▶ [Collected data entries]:
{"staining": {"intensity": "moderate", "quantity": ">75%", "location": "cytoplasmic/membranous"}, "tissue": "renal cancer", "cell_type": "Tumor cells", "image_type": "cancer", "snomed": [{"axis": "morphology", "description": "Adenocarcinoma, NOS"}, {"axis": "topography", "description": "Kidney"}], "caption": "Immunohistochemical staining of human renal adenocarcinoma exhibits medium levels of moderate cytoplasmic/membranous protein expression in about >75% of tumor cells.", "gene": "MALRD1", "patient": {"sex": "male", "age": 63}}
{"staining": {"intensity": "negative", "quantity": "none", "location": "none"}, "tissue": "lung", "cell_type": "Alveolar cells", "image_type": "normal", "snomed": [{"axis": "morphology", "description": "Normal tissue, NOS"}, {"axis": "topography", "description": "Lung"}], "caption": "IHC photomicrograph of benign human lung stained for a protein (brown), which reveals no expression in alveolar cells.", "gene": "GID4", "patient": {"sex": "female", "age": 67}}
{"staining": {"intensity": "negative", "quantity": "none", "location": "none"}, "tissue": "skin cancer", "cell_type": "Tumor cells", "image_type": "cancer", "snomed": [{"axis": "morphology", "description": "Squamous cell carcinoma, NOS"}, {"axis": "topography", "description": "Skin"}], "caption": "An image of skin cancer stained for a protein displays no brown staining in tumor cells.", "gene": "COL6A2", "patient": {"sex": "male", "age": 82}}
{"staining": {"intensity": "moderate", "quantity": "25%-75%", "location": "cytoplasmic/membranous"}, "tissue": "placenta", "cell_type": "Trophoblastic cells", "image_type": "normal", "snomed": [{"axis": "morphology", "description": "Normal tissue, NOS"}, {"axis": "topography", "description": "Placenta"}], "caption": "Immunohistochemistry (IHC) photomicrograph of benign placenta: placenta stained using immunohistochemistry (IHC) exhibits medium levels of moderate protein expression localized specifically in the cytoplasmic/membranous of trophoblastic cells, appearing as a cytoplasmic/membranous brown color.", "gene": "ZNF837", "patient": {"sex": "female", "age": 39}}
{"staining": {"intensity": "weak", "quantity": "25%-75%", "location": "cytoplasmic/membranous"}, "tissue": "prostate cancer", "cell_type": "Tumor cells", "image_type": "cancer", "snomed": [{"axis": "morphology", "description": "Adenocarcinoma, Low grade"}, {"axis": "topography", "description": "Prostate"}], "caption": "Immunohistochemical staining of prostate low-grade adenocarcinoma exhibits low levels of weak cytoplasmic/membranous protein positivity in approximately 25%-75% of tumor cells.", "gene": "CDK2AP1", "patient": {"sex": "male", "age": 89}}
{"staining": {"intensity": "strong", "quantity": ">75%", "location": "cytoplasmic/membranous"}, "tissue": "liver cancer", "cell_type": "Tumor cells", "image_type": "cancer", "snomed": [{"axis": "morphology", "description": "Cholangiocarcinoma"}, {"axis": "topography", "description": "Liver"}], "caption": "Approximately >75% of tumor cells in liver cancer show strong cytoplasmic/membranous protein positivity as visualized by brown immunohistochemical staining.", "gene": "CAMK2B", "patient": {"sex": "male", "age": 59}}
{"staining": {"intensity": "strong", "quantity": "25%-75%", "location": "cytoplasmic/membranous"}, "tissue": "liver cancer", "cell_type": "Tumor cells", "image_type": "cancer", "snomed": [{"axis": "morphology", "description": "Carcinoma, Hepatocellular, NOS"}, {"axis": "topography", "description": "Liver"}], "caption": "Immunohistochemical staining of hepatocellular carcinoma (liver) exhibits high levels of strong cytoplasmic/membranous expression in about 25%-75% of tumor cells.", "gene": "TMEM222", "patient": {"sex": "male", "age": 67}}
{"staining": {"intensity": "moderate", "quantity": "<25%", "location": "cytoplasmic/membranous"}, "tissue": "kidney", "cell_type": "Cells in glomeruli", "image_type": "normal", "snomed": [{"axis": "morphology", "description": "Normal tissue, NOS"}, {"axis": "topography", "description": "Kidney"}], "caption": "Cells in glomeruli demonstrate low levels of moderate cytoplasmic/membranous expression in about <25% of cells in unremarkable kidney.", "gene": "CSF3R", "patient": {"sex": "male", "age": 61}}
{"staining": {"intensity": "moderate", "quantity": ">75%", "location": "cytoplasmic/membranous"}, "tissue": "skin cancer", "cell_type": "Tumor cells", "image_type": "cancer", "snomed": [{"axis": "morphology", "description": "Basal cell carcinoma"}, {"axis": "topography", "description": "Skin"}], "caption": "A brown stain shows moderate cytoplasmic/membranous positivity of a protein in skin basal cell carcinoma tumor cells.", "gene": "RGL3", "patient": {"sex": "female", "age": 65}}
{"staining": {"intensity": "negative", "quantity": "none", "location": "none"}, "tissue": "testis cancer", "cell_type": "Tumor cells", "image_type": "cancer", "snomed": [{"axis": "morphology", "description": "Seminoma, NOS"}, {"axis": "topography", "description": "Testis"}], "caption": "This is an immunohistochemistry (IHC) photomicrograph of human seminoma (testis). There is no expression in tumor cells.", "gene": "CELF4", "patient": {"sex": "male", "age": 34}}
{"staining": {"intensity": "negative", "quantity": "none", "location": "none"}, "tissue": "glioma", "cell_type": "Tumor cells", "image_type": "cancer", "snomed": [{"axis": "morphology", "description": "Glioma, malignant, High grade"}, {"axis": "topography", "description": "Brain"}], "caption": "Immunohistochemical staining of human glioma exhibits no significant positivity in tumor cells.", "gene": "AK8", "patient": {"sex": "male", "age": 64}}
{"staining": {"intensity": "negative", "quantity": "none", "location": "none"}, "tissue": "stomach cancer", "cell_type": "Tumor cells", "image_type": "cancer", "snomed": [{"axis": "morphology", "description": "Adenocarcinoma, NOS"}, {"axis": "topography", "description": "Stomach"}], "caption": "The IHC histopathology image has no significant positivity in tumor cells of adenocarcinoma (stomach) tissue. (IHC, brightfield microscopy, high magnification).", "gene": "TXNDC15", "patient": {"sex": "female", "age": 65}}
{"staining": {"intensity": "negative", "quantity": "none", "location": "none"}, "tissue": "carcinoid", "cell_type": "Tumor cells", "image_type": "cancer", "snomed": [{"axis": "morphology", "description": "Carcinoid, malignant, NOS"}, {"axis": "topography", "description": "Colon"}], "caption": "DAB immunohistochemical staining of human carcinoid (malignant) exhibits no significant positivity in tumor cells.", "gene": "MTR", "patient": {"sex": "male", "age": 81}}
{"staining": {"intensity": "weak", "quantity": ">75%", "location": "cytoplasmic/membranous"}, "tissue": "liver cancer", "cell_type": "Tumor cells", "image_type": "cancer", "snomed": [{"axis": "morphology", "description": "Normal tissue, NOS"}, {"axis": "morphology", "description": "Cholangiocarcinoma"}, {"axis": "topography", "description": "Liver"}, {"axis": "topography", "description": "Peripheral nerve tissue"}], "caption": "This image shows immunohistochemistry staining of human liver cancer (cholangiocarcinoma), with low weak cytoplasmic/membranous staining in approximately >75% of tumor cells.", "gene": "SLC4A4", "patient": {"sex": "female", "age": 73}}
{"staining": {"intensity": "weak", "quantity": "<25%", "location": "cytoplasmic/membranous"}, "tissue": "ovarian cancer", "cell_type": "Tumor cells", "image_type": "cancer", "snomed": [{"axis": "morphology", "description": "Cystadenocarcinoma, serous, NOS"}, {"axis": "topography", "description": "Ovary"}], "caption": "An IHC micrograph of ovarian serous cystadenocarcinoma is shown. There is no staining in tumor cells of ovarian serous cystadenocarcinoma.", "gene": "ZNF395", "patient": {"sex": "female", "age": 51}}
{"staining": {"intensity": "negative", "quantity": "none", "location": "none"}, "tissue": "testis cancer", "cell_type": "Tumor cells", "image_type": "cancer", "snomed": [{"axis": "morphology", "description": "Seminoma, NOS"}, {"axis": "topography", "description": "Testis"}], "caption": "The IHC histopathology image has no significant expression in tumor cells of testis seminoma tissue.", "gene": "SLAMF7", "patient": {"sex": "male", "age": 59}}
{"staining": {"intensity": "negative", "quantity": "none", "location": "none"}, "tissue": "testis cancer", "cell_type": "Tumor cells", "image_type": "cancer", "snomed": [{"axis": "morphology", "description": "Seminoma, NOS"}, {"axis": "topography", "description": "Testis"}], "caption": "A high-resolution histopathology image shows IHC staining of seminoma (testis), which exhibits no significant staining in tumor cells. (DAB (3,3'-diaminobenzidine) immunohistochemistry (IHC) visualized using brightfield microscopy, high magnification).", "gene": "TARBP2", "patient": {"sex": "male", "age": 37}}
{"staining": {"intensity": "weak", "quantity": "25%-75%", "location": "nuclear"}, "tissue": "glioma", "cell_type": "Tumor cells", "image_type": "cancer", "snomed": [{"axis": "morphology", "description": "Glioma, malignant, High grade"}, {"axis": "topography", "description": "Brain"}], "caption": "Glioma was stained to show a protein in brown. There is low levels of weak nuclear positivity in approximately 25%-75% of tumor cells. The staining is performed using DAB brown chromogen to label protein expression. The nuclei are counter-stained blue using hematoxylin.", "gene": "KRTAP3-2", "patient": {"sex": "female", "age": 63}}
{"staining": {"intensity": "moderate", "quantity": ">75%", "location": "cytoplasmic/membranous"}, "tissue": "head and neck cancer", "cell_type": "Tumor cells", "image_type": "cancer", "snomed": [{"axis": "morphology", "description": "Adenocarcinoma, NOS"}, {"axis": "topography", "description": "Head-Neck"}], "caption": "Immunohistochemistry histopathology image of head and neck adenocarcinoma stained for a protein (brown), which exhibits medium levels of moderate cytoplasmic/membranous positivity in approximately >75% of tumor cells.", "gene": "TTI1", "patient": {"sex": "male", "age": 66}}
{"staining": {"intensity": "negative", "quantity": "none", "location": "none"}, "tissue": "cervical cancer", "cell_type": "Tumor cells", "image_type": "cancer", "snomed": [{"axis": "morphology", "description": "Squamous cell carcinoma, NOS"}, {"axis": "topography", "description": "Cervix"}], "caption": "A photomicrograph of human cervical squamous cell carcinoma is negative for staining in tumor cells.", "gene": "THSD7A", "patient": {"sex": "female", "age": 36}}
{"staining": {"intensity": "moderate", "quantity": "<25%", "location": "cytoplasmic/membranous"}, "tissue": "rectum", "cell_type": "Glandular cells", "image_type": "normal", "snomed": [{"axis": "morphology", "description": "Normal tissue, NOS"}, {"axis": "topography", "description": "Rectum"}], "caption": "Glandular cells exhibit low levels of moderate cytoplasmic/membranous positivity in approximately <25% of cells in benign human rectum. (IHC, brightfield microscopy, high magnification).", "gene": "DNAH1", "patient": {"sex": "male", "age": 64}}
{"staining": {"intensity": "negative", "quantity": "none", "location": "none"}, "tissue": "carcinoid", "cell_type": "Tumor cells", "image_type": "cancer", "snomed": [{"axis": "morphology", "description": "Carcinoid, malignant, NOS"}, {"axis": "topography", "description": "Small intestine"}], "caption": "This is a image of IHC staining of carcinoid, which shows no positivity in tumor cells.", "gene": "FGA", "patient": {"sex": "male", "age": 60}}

▶ [TASK DESCRIPTION]: Return each line of the entries that holds the string "Skin".

▶ [YOUR SOLUTION]:
{"staining": {"intensity": "negative", "quantity": "none", "location": "none"}, "tissue": "skin cancer", "cell_type": "Tumor cells", "image_type": "cancer", "snomed": [{"axis": "morphology", "description": "Squamous cell carcinoma, NOS"}, {"axis": "topography", "description": "Skin"}], "caption": "An image of skin cancer stained for a protein displays no brown staining in tumor cells.", "gene": "COL6A2", "patient": {"sex": "male", "age": 82}}
{"staining": {"intensity": "moderate", "quantity": ">75%", "location": "cytoplasmic/membranous"}, "tissue": "skin cancer", "cell_type": "Tumor cells", "image_type": "cancer", "snomed": [{"axis": "morphology", "description": "Basal cell carcinoma"}, {"axis": "topography", "description": "Skin"}], "caption": "A brown stain shows moderate cytoplasmic/membranous positivity of a protein in skin basal cell carcinoma tumor cells.", "gene": "RGL3", "patient": {"sex": "female", "age": 65}}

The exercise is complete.